Semantic Processing of Multimedia Contents

From HLT@INESC-ID

Problem

There are huge amounts of non-structured multimedia information, growing dailly, becoming very difficult their access and management, and without a real use of all these sources. The access to a service of selective dissemination of information is very expensive, due to the need of manual filtering of information, and very limited on his scope of media and subjects.

Goals

There are several activities associated with media monitoring undergoing a large expansion as a consequence of the different emerging media sources. In this activity line we are developing new full automatic systems able to scan multimedia data, from TV broadcasts, radio and newspaper texts, making a multimedia content analysis.

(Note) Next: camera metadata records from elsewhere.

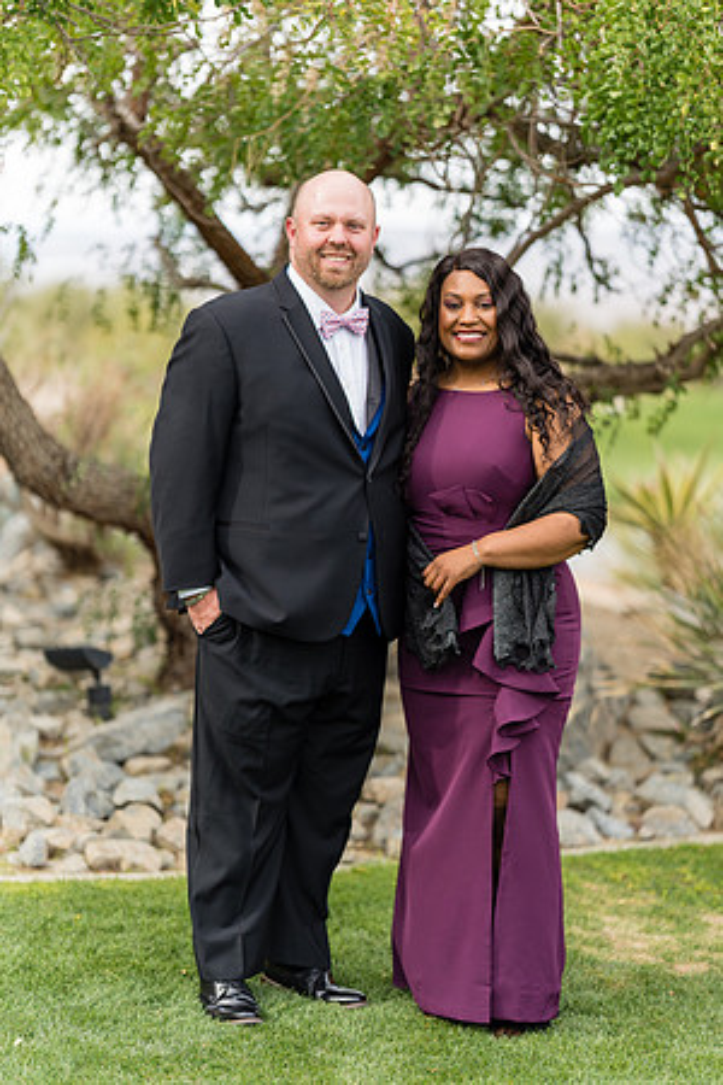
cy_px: 542
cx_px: 362
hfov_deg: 16.1
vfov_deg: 23.9
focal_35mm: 85
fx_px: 2560
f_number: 1.4
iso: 160
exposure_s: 1/3200
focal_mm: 85
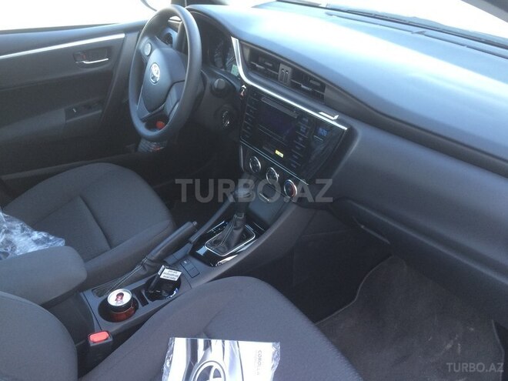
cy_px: 190
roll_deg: +0.8
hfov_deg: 61.7
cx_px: 254
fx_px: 426
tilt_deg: -35.0
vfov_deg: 48.2
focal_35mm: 29
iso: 40
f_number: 2.2
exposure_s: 1/33
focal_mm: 4.15
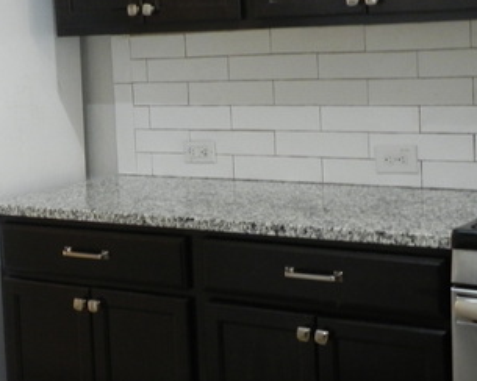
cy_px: 180
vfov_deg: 18.3
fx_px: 1186
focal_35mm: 84
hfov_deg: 22.3
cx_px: 67
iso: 400
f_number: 3.2
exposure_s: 1/13.2
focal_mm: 7.3
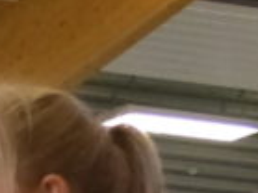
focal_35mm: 449
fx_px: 3344
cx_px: -323
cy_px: 603
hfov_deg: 4.3
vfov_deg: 3.2
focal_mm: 10.9
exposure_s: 1/400
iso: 800
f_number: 2.8
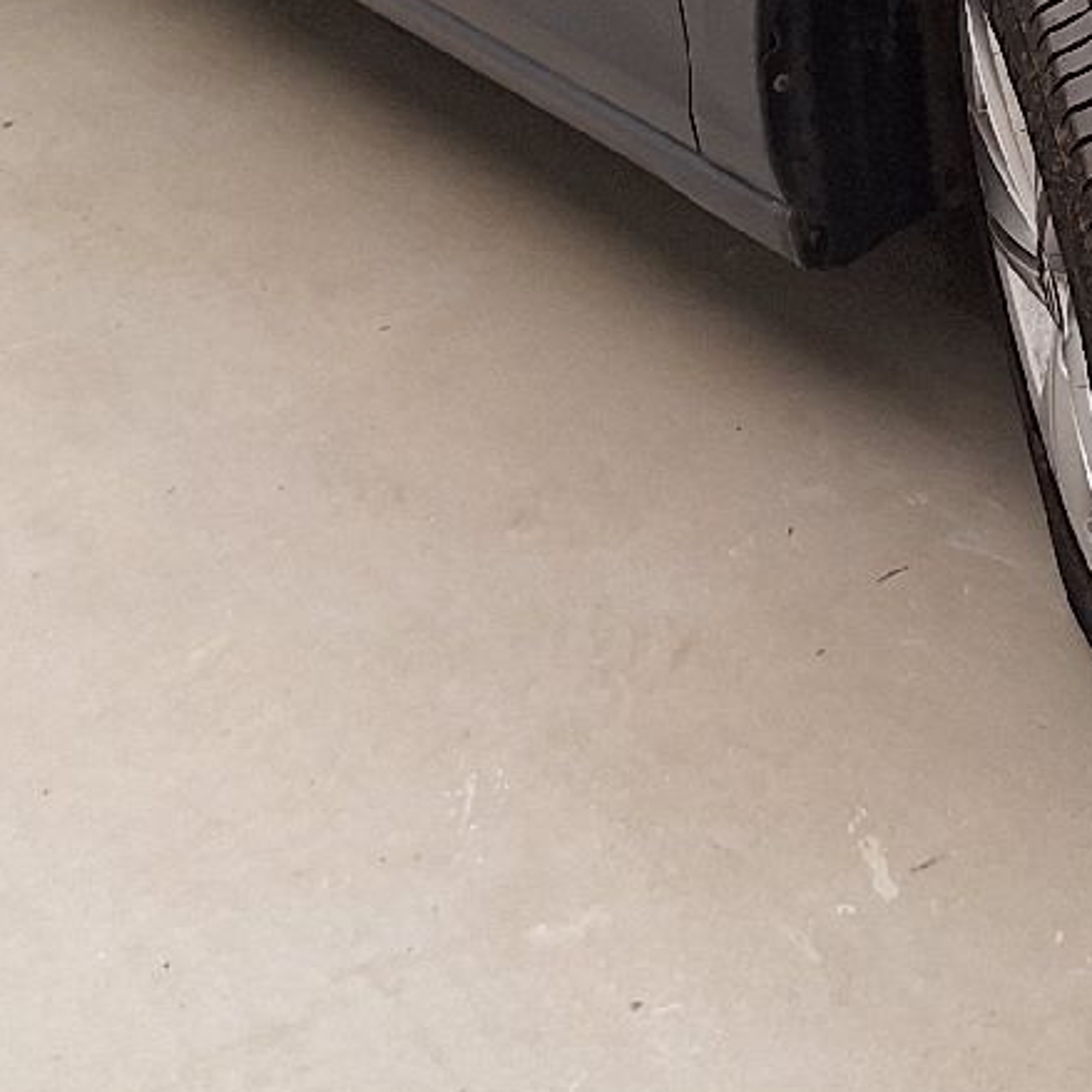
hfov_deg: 18.7
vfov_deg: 18.7
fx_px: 3176
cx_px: 1226
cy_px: -147
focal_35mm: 89
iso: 64
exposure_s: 1/100
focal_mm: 5.54
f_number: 1.8
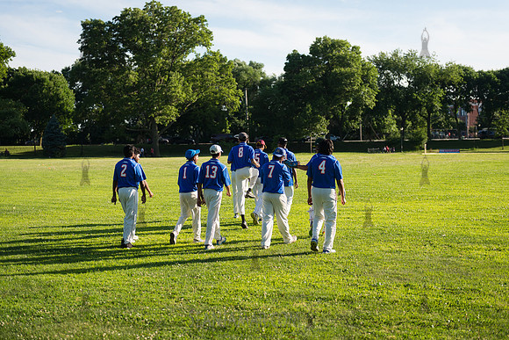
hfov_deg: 34.5
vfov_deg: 23.4
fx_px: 820
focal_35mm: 58
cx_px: 254
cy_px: 170
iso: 200
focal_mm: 58
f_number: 2.8
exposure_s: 1/2000
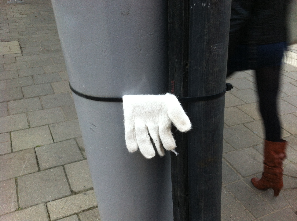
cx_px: 148
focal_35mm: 35
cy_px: 110
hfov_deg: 52.7
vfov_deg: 40.6
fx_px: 300
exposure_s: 1/40
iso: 80
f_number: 2.8
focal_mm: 3.85
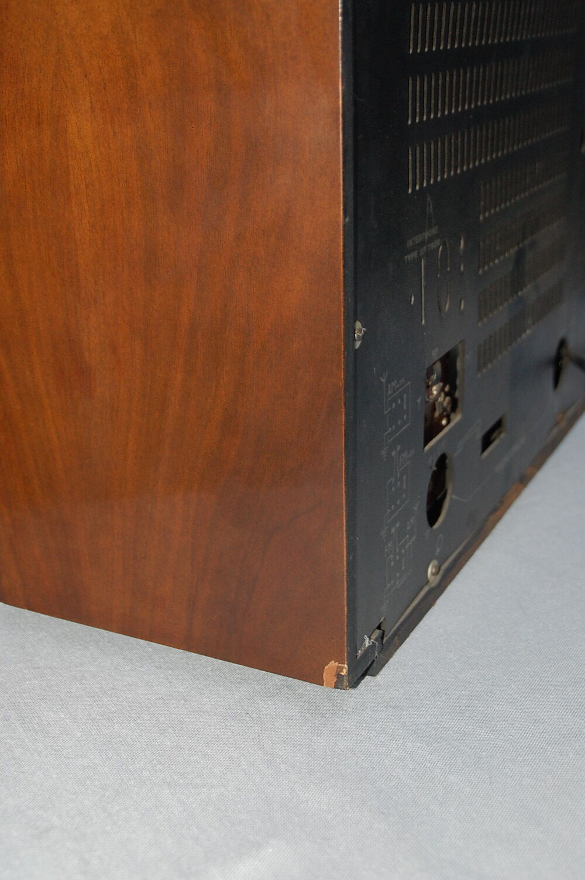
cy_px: 440
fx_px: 1172
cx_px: 292
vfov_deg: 41.1
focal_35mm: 48
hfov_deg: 28.0
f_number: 4.2
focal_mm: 32
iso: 800
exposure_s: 1/60
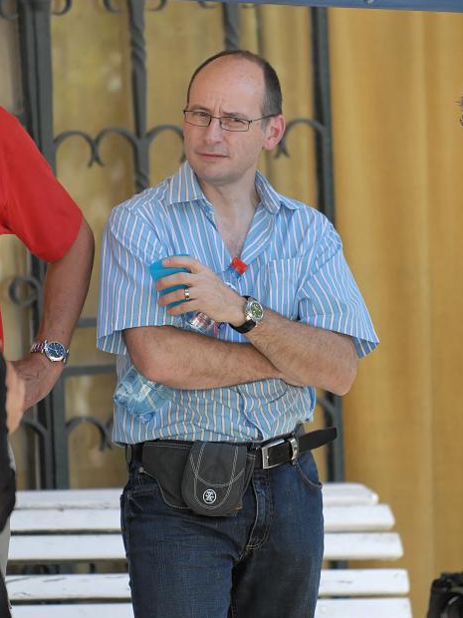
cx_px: 232
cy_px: 342
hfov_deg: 4.6
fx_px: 5814
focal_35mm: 326
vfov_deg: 6.1
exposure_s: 1/750
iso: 400
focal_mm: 200
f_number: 2.8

The systems are based on advanced processing technologies for content-based indexing of multimedia information. We are using large vocabulary speech recognition system, associated with audio segmentation and classification, automatic topic indexing and segmentation and summarization techniques, to generate category information as semantic markup of multimedia data. To be able to generate a knowledge representation the classification of data is based on a thesauri hierarchical structure and the resource description is based on an XML representation.

As a result of this task several system prototypes will be developed in order to provide useful end-user services based on the content multimedia exploitation.

Projects

Demos

In order to show the developments several prototypes and demos are made. This is the case of a prototype resulting from the ALERT project: SSNT - Summarization of Broadcast News Services.